Ghana is top in Africa gold mining, as Nigeria loses out - BUSINESSDAY
Ghana has taken over from South Africa as Africa’s leader in the gold mining industry, data from both Ghana Chamber of Mines and Minerals Council South Africa, show.
The data which cover a period of 2014 to 2018 show that, though Ghana’s output has not increased fantastically since 2014, South Africa’s productions have, however, dropped drastically over the same period.
The reason for the shrinking of South Africa’s output has been attributed to the regular strikes, high cost of production and the difficulty of having to mine from the deep site mines in the country, which has been described as having the world’s deepest mines.
Meanwhile, the biggest economy in Africa, Nigeria, is still struggling to get its house together in the mining industry.
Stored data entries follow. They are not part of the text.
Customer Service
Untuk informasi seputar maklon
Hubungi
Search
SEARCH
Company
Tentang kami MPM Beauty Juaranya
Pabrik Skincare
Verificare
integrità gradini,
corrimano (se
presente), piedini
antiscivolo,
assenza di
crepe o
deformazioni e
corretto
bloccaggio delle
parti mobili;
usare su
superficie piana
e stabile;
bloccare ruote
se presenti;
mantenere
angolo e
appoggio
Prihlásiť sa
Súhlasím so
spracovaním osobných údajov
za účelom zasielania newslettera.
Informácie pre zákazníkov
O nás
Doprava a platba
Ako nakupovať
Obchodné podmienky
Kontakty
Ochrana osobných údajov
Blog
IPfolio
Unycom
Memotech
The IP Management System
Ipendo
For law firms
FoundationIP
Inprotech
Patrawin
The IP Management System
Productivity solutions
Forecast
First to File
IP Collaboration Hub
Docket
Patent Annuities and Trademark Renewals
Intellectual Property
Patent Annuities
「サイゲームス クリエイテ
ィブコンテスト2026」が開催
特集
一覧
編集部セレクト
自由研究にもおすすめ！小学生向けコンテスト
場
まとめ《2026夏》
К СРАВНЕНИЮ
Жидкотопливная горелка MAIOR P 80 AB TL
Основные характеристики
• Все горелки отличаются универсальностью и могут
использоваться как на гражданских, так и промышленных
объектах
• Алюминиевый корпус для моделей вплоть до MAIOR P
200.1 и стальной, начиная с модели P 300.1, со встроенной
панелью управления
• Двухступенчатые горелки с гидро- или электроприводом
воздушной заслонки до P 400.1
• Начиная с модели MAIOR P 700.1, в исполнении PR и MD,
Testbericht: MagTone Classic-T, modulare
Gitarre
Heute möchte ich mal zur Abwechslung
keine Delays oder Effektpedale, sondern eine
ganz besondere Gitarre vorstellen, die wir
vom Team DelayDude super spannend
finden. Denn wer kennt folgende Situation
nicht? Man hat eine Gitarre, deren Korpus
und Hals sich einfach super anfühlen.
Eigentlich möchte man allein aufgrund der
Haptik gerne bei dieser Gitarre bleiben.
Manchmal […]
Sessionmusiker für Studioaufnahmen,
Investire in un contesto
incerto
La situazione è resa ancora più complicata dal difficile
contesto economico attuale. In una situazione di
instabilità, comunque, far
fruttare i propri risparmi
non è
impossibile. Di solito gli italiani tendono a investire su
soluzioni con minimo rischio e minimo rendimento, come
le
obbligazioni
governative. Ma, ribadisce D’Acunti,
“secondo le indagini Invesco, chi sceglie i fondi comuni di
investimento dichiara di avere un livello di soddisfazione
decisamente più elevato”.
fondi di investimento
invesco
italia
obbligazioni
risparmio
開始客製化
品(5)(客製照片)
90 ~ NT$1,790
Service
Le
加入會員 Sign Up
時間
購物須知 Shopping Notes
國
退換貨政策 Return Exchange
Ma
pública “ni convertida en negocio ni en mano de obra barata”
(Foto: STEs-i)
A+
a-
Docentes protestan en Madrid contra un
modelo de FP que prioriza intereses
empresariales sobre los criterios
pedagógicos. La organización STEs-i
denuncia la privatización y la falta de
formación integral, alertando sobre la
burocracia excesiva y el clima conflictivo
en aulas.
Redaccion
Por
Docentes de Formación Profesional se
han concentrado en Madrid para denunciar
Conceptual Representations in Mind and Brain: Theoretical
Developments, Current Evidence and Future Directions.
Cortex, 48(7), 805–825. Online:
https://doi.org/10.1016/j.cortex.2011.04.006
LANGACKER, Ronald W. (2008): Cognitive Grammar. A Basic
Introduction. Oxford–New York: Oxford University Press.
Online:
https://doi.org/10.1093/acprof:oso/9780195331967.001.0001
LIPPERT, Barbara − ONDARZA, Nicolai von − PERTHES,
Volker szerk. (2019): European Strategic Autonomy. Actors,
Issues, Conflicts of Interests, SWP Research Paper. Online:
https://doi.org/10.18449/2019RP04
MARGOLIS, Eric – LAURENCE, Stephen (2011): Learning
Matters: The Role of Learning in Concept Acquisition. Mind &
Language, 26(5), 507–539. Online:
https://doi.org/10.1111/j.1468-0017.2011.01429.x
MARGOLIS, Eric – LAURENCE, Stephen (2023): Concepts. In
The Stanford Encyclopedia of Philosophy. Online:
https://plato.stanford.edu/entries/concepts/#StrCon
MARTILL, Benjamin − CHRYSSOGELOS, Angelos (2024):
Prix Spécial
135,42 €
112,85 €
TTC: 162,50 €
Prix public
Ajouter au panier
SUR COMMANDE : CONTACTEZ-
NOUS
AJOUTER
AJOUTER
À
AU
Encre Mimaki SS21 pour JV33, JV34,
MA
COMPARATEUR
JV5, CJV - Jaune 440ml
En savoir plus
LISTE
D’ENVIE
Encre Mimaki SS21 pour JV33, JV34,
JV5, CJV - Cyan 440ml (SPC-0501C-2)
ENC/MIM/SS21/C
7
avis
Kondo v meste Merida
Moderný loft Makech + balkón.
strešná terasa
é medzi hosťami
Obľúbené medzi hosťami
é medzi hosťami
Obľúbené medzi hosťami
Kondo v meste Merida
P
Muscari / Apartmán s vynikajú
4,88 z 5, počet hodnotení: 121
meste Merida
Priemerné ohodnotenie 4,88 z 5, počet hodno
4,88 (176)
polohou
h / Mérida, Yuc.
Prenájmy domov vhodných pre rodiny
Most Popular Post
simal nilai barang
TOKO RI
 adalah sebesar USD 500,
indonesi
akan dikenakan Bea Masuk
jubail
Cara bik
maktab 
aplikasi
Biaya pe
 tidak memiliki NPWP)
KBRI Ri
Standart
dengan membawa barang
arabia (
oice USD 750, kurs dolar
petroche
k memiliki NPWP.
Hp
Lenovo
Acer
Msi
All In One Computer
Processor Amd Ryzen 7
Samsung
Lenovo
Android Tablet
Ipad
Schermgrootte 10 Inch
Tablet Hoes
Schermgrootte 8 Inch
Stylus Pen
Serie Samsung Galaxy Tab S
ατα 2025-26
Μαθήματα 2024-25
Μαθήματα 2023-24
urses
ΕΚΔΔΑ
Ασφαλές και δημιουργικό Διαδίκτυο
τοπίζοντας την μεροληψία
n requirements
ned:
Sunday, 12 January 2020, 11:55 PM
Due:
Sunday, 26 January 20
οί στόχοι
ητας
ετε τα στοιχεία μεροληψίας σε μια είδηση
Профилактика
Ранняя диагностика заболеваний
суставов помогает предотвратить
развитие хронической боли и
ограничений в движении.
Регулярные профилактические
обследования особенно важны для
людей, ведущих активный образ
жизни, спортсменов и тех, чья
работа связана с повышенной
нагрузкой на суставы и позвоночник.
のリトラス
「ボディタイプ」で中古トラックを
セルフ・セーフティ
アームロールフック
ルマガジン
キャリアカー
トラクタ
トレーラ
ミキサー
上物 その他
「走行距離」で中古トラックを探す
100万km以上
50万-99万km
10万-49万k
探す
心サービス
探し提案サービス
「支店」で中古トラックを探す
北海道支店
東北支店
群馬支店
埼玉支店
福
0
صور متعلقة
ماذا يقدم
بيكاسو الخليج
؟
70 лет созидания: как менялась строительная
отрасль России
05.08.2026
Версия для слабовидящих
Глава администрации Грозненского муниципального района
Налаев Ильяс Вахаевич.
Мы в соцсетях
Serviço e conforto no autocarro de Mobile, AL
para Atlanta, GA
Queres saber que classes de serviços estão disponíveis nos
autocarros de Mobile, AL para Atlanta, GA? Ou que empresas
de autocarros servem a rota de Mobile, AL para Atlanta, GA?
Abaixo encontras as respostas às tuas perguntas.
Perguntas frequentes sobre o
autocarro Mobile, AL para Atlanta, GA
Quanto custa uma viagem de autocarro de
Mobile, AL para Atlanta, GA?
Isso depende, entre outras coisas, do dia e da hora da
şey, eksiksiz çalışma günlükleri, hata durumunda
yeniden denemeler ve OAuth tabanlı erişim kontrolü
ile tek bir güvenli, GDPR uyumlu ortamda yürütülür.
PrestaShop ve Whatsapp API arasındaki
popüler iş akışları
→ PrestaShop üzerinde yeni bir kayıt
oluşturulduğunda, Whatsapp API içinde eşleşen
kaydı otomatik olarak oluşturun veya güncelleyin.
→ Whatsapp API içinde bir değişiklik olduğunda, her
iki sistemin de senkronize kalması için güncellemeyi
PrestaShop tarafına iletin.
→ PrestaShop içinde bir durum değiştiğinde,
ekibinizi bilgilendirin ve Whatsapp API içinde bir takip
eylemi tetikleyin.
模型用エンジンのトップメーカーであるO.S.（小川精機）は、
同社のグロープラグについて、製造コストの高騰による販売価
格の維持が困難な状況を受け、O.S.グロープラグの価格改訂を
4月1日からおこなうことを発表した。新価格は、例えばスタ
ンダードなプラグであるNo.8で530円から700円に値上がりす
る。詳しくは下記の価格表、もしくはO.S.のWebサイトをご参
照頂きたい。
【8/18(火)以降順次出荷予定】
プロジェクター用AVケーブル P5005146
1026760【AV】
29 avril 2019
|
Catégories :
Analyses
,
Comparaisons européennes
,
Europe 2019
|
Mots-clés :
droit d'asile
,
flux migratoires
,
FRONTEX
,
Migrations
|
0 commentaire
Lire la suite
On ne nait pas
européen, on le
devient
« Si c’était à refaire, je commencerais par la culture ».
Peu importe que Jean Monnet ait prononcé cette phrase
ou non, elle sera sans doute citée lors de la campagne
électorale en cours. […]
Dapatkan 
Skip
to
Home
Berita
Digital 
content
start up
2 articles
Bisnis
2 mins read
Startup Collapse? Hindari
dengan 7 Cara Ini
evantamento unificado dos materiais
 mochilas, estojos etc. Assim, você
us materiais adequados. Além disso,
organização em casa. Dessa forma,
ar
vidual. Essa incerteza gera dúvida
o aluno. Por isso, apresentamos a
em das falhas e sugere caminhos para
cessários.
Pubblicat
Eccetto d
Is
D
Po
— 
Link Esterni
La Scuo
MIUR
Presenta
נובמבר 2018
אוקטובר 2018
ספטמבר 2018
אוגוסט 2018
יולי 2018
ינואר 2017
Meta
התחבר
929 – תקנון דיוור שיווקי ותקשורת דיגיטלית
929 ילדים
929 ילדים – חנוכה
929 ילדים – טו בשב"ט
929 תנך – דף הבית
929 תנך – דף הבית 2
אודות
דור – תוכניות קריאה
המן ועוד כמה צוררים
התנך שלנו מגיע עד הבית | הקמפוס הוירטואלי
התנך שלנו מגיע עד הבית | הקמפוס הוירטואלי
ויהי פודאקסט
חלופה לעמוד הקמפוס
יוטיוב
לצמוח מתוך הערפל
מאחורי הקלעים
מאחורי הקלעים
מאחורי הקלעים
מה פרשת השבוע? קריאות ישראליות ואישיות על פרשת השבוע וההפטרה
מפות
Characterised with artisanal miners, unregulated mining activities and banditry, Nigeria is yet to make significant returns from its deposits of gold across over 15 states.
With the current insecurity in the country, especially in Zamfara and other mining sites, Adamu Adamu, CEO, Adamu Resource, said that cumulatively, Nigeria loses several billions of naira on daily basis as a result of the loss in revenue, expenditure on security, displacement of miners and equipment, and loss of lives and properties.
According to Adamu, if Nigeria had taken mining seriously like Ghana and South Africa, mining would have contributed significantly to the country’s Gross Domestic Product, probably ranking high in the mining index in Africa.
“But presently, Nigeria is not known as a mining country,” he said by telephone to BusinessDay.
Due to the challenges of mining in South African, some big players in the industry such as AngloGold Ashanti and Gold Fields are considering moving their interest to other countries, including Ghana.
Hilary Nwagwu, a retired university don, said such companies are not looking towards Nigeria because Nigeria has not put in place what investors in the mining industry are looking for.
Insecurity, geological mapping, modern laboratories, consistent government policy are some of the things investors in the industry look out for before going to invest their money in any country.
According to him, if Nigeria had invested in mining industry over the years, the country would have been a choice destination for the miners leaving South Africa.
“They may not consider coming to Nigeria now because we do not even have infrastructure on ground,” said Nwagwu.
Ghana has been able to organise its illegal miners (known as galamsey) into a manageable associations, thereby giving the country more revenue from its gold resource.
Illegal miners remain one of the biggest challenges Nigeria faces in its mining industry.